El plan implicaría lanzar de forma continua numerosos satélites, lo que garantizaría a SpaceX una nueva fuente estable de ingresos, además de su negocio actual de lanzamientos y de la red Starlink, que ya aporta hasta el 80% de su facturación, según Reuters. La estrategia también se apoya en la norma de la FCC que obliga a desorbitar satélites cada cinco años, lo que mantendría un flujo permanente de reposiciones.
La fusión llega en un momento en que ambas empresas afrontan retos financieros: xAI estaría quemando cerca de 1.000 millones de dólares al mes y depende de fuertes inversiones previas de Tesla y SpaceX, mientras que SpaceX se prepara para una posible salida a bolsa tan pronto como en junio, aunque no está claro si el nuevo acuerdo alterará ese calendario. El año pasado, xAI ya había absorbido la red social X, también controlada por Musk.

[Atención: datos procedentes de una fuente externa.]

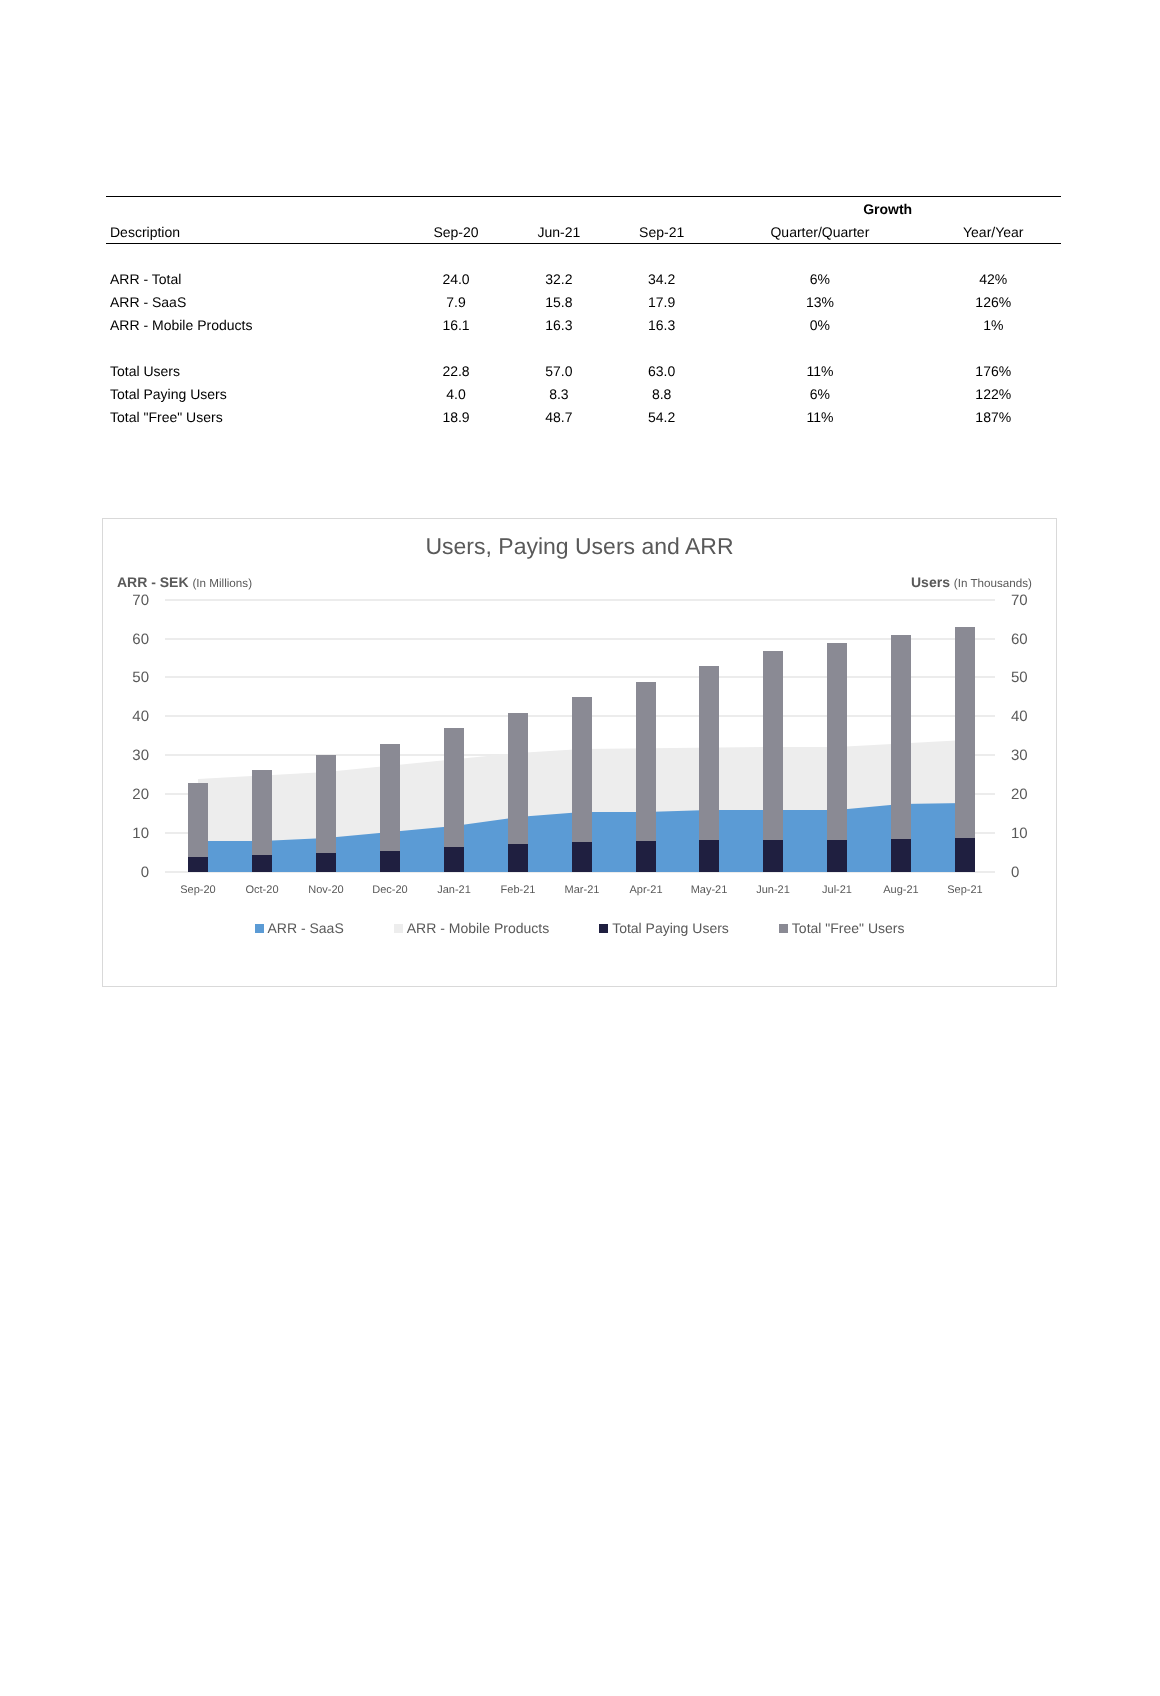| | | | | Growth | |
| --- | --- | --- | --- | --- | --- |
| Description | Sep-20 | Jun-21 | Sep-21 | Quarter/Quarter | Year/Year |
| ARR - Total | 24.0 | 32.2 | 34.2 | 6% | 42% |
| ARR - SaaS | 7.9 | 15.8 | 17.9 | 13% | 126% |
| ARR - Mobile Products | 16.1 | 16.3 | 16.3 | 0% | 1% |
| Total Users | 22.8 | 57.0 | 63.0 | 11% | 176% |
| Total Paying Users | 4.0 | 8.3 | 8.8 | 6% | 122% |
| Total "Free" Users | 18.9 | 48.7 | 54.2 | 11% | 187% |
Users, Paying Users and ARR
ARR - SEK (In Millions) Users (In Thousands)
70
60
50
40
30
20
10
0
70
60
50
40
30
20
10
0
Sep-20
Oct-20
Nov-20
Dec-20
Jan-21
Feb-21
Mar-21
Apr-21
May-21
Jun-21
Jul-21
Aug-21
Sep-21
ARR - SaaS ARR - Mobile Products Total Paying Users Total "Free" Users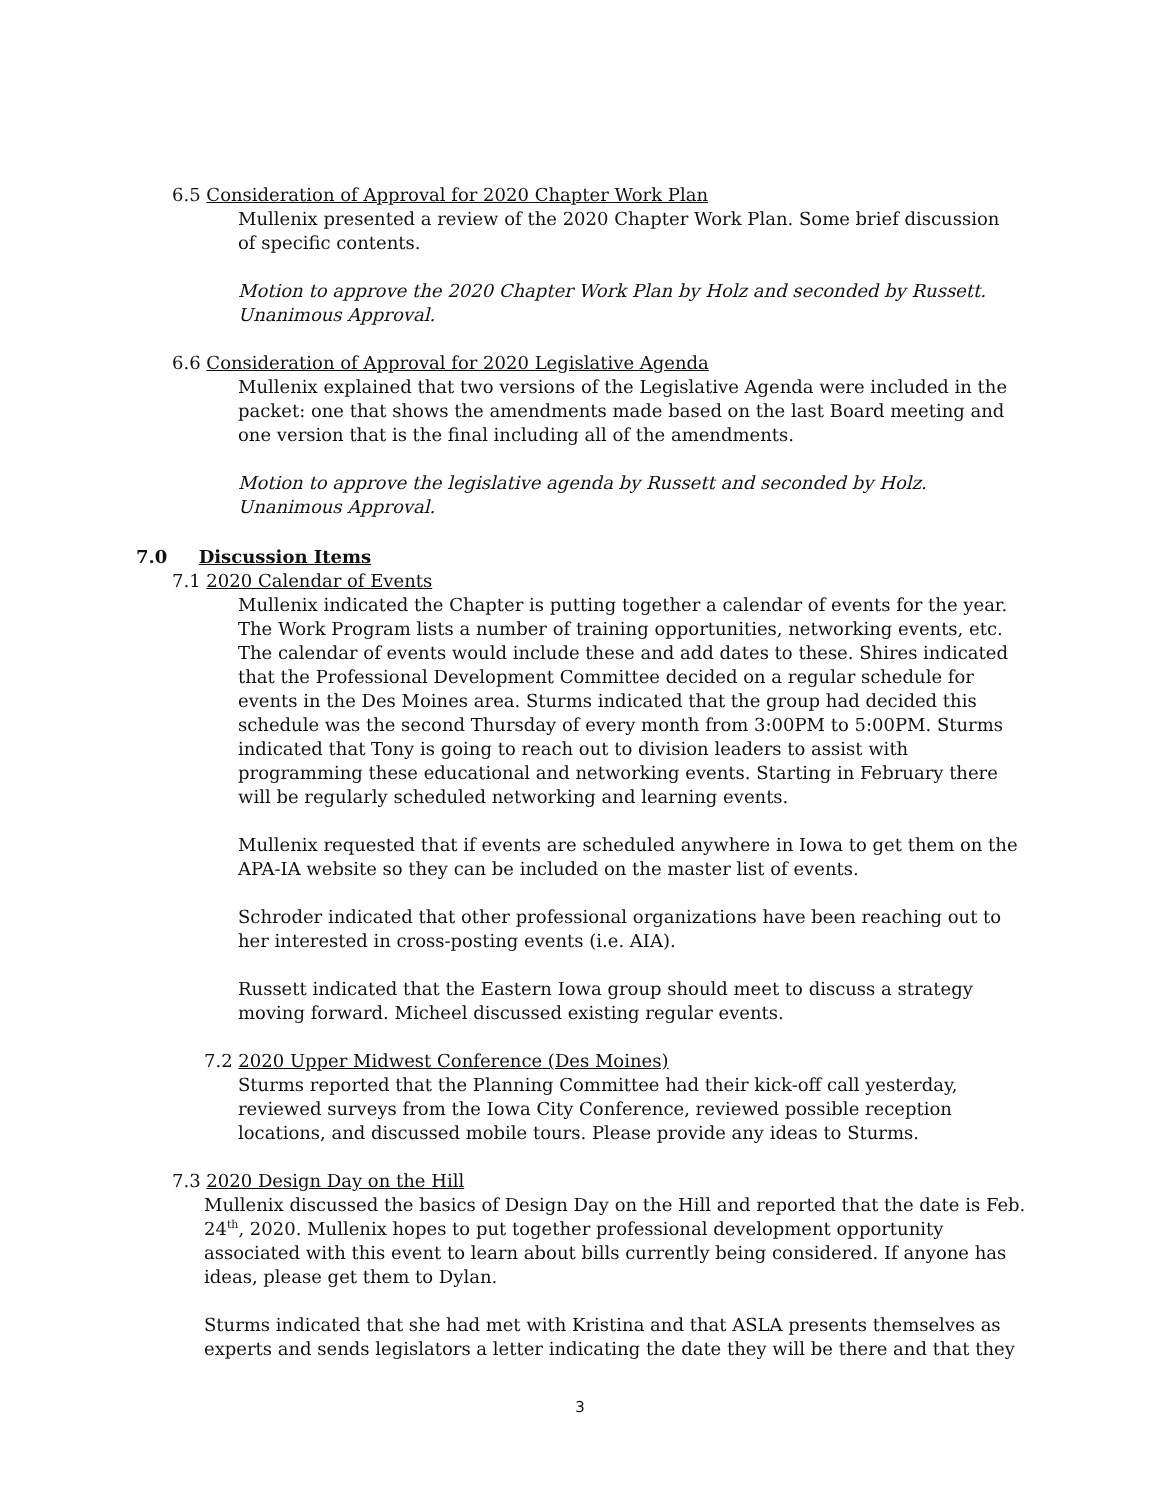6.5 Consideration of Approval for 2020 Chapter Work Plan
Mullenix presented a review of the 2020 Chapter Work Plan. Some brief discussion of specific contents.
Motion to approve the 2020 Chapter Work Plan by Holz and seconded by Russett. Unanimous Approval.
6.6 Consideration of Approval for 2020 Legislative Agenda
Mullenix explained that two versions of the Legislative Agenda were included in the packet: one that shows the amendments made based on the last Board meeting and one version that is the final including all of the amendments.
Motion to approve the legislative agenda by Russett and seconded by Holz. Unanimous Approval.
7.0 Discussion Items
7.1 2020 Calendar of Events
Mullenix indicated the Chapter is putting together a calendar of events for the year. The Work Program lists a number of training opportunities, networking events, etc. The calendar of events would include these and add dates to these. Shires indicated that the Professional Development Committee decided on a regular schedule for events in the Des Moines area. Sturms indicated that the group had decided this schedule was the second Thursday of every month from 3:00PM to 5:00PM. Sturms indicated that Tony is going to reach out to division leaders to assist with programming these educational and networking events. Starting in February there will be regularly scheduled networking and learning events.
Mullenix requested that if events are scheduled anywhere in Iowa to get them on the APA-IA website so they can be included on the master list of events.
Schroder indicated that other professional organizations have been reaching out to her interested in cross-posting events (i.e. AIA).
Russett indicated that the Eastern Iowa group should meet to discuss a strategy moving forward. Micheel discussed existing regular events.
7.2 2020 Upper Midwest Conference (Des Moines)
Sturms reported that the Planning Committee had their kick-off call yesterday, reviewed surveys from the Iowa City Conference, reviewed possible reception locations, and discussed mobile tours. Please provide any ideas to Sturms.
7.3 2020 Design Day on the Hill
Mullenix discussed the basics of Design Day on the Hill and reported that the date is Feb. 24<sup>th</sup>, 2020. Mullenix hopes to put together professional development opportunity associated with this event to learn about bills currently being considered. If anyone has ideas, please get them to Dylan.
Sturms indicated that she had met with Kristina and that ASLA presents themselves as experts and sends legislators a letter indicating the date they will be there and that they
3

En paralelo a estos movimientos corporativos, xAI compite con gigantes como Google y OpenAI en el desarrollo de IA generativa. Bajo fuerte presión por crecer, Musk habría relajado controles sobre el chatbot Grok, que terminó siendo usado para generar imágenes sexuales no consensuadas, incluso de menores, según The Washington Post. Todo esto se suma al creciente conglomerado personal de Musk, que también lidera Tesla, The Boring Company y Neuralink, y refuerza su apuesta por integrar inteligencia artificial, redes satelitales y plataformas digitales bajo un mismo paraguas empresarial.